### WHAT YOU WILL DO
1. In the Elwha River article that follows, replace "Tribal elders" with "Elders of the tribe" and write out the text between "Tribal elders passed" and "Act ordered it.", inclusive.
2. Using the Elwha River article that follows, decide whether each statement agrees with it. Answer yes or no, and quote the words that settle it. (a) The Elwha and Glines Canyon dams were built between 1910 and 1927. (b) The Olympic Forest Defenders ended their tree-sit on June 3. (c) The dams cut off ninety-three percent of the upstream salmon spawning habitat.
===== READING TEXT
The contrast with the remaining intact Elwha legacy forests, located nearby in the watershed, couldn’t be starker. There, in naturally regenerated forests more than a century old, large Douglas fir, western red cedar and big-leaf maple trees festooned with moss and licorice ferns surround you. Native sword ferns, trillium, salal, red huckleberry, lichen, and other native vegetation in multiple shades of brilliant green abound.

After DNR put more Elwha legacy forest on the chopping block during a November 2024 auction, environmentalists, citizens, and forest defenders are fighting to stop Murphy’s logging there through lawsuits and direct action.

For over a month, a tree-sit launched by a grouping called the Olympic Forest Defenders (OFD) blocked the road into the Parched forest site scheduled for destruction. The sit received broad support through encampments, rallies, and continuous supply efforts from community members. After a judge refused to extend an injunction against logging, police and violent vigilantes attacked the sit and encampment. The OFD made a decision to end the tree-sit on June 15 for the safety of those involved.

“Our commitment to defend the forests and waters of the Olympic Peninsula remains strong,” states an OFD press release. “To the vigilantes, the DNR cops, and state-sponsored repression, we say: You did not dig up our roots. We are still here. Stop pillaging our people. Stop pillaging our forests. Stop pillaging our waters. Our movement has not been uprooted. It is just beginning to grow.”

The Restored Elwha and the Lower Elwha Klallam Tribe

The Lower Elwha River in Washington state, as seen on June 3, 2025.
The Lower Elwha River in Washington state, as seen on June 3, 2025.

The Elwha River runs out of the protected Olympic National Park. It is the pulsing heart of the ancestral homelands of the Lower Elwha Klallam tribe. Two large hydropower dams, the Elwha and Glines Canyon, were built on the river between 1910 and 1927 to fuel timber processing and industry in the Port Angeles area. The dam builder didn’t bother to include legally required mechanisms for fish passage.

The dams blocked the free-flowing river, flooding tribal village and cultural sites and decimating the tribe’s way of life. Ninety-three percent of the upstream salmon spawning habitat was cut off, leading to near extirpation of pristine populations of wild salmon in the river that was central to the Lower Elwha people’s life and culture. Before the dams, the Elwha was famous for its enormous chinook salmon, precious to the tribe and a primary food source for orca whales of the Salish Sea.

Tribal elders passed down to their children and grandchildren the stories of the river filled with fish before the dams. Under tribal pressure that spanned generations, a $325 million project was launched in 2011 by tribal, governmental, and academic agencies and scientists to restore the river ecosystem by removing the dams; restoring the river’s flow; planting native plants; and building back the populations of five species of Pacific salmon, steelhead, and other species. The dams were finally taken down in the years between 2011 and 2014 — more than 20 years after a 1992 Congressional Act ordered it.

The project has been an inspiring success in restoring the anadromous fish populations and the ecosystem, as well as a source of pride for the Lower Elwha people. The river returned to natural channels after dam removal, and after a few years of major sediment release, it began to clear. The released sediment rebuilt the delta and estuary at the Elwha mouth on the Strait of Juan de Fuca, which is critical to rearing juvenile migrating fish.
==========
===== DATA EXTRACTS
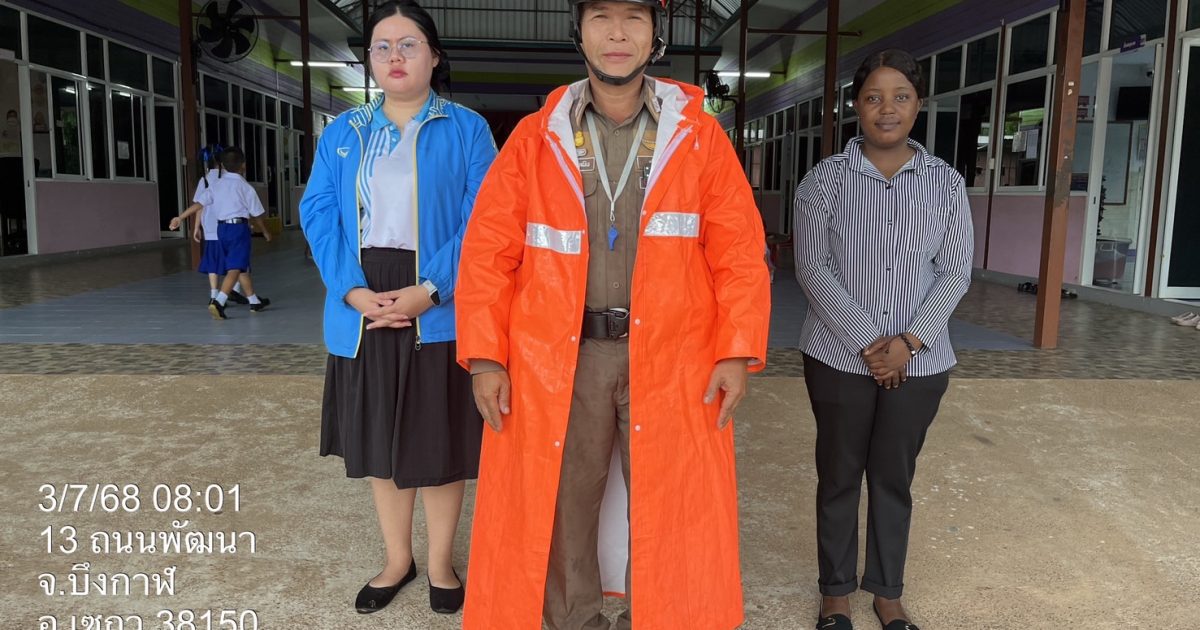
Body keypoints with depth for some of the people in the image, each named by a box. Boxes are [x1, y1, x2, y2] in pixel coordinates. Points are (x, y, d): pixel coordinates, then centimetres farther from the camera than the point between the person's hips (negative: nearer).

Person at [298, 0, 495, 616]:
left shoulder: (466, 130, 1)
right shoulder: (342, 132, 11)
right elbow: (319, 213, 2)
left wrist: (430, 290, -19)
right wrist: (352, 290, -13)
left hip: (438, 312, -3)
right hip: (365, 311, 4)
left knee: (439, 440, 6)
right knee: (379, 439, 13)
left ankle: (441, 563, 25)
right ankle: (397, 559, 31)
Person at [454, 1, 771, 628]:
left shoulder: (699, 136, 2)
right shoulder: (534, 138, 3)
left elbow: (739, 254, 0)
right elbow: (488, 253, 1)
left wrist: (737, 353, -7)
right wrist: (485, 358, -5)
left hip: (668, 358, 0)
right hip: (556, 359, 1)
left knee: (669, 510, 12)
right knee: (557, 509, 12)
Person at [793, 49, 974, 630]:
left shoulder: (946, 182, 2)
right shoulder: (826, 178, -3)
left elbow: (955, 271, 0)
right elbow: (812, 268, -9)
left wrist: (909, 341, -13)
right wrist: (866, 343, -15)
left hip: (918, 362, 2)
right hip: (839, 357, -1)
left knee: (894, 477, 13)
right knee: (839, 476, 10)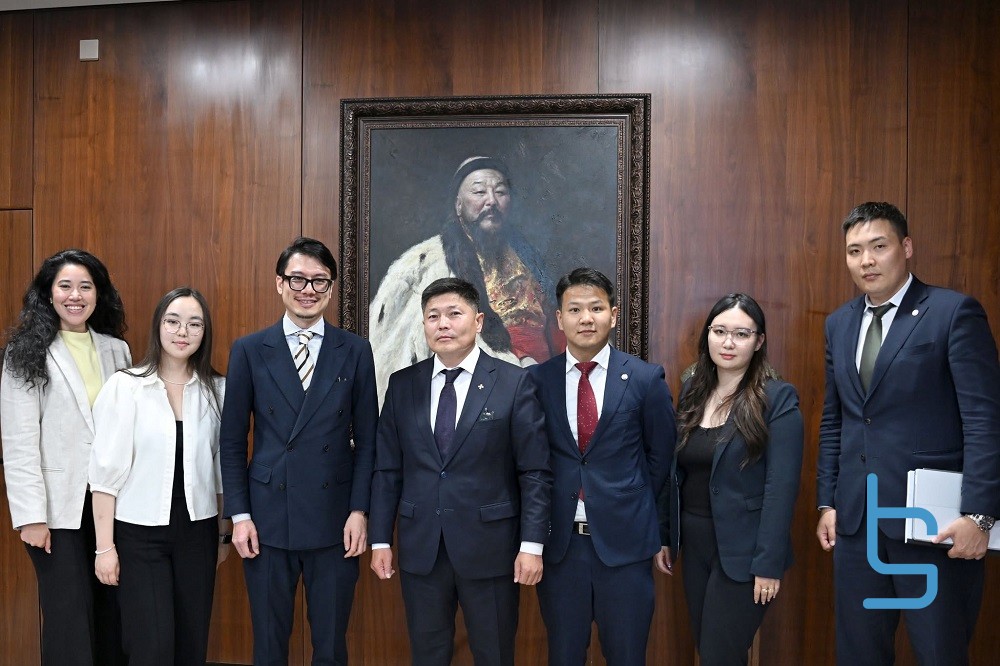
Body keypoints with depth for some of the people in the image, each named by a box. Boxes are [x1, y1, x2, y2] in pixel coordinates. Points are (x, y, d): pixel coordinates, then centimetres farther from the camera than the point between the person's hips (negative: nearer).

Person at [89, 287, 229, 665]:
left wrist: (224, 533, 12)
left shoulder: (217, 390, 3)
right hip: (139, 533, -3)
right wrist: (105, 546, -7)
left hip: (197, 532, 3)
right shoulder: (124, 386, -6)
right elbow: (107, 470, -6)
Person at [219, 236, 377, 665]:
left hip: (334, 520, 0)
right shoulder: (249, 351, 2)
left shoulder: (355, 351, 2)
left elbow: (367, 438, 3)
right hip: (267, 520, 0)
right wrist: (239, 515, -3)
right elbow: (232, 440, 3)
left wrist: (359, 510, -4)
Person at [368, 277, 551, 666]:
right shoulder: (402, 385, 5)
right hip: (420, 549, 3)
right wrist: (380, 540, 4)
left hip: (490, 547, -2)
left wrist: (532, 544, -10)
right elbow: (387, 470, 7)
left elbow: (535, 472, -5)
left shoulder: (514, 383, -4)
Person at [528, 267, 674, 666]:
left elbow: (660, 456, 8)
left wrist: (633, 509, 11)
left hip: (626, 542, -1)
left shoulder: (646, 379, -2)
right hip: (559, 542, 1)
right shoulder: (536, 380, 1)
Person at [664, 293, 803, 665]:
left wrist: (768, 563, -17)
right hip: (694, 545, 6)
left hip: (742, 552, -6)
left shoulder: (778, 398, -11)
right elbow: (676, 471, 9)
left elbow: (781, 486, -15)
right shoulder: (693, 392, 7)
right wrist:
==========
### EXPECTED RESULTS
1.
Elders of the tribe passed down to their children and grandchildren the stories of the river filled with fish before the dams. Under tribal pressure that spanned generations, a $325 million project was launched in 2011 by tribal, governmental, and academic agencies and scientists to restore the river ecosystem by removing the dams; restoring the river’s flow; planting native plants; and building back the populations of five species of Pacific salmon, steelhead, and other species. The dams were finally taken down in the years between 2011 and 2014 — more than 20 years after a 1992 Congressional Act ordered it.

2.
(a) Yes: "Two large hydropower dams, the Elwha and Glines Canyon, were built on the river between 1910 and 1927"
(b) No: "The OFD made a decision to end the tree-sit on June 15"
(c) Yes: "Ninety-three percent of the upstream salmon spawning habitat was cut off"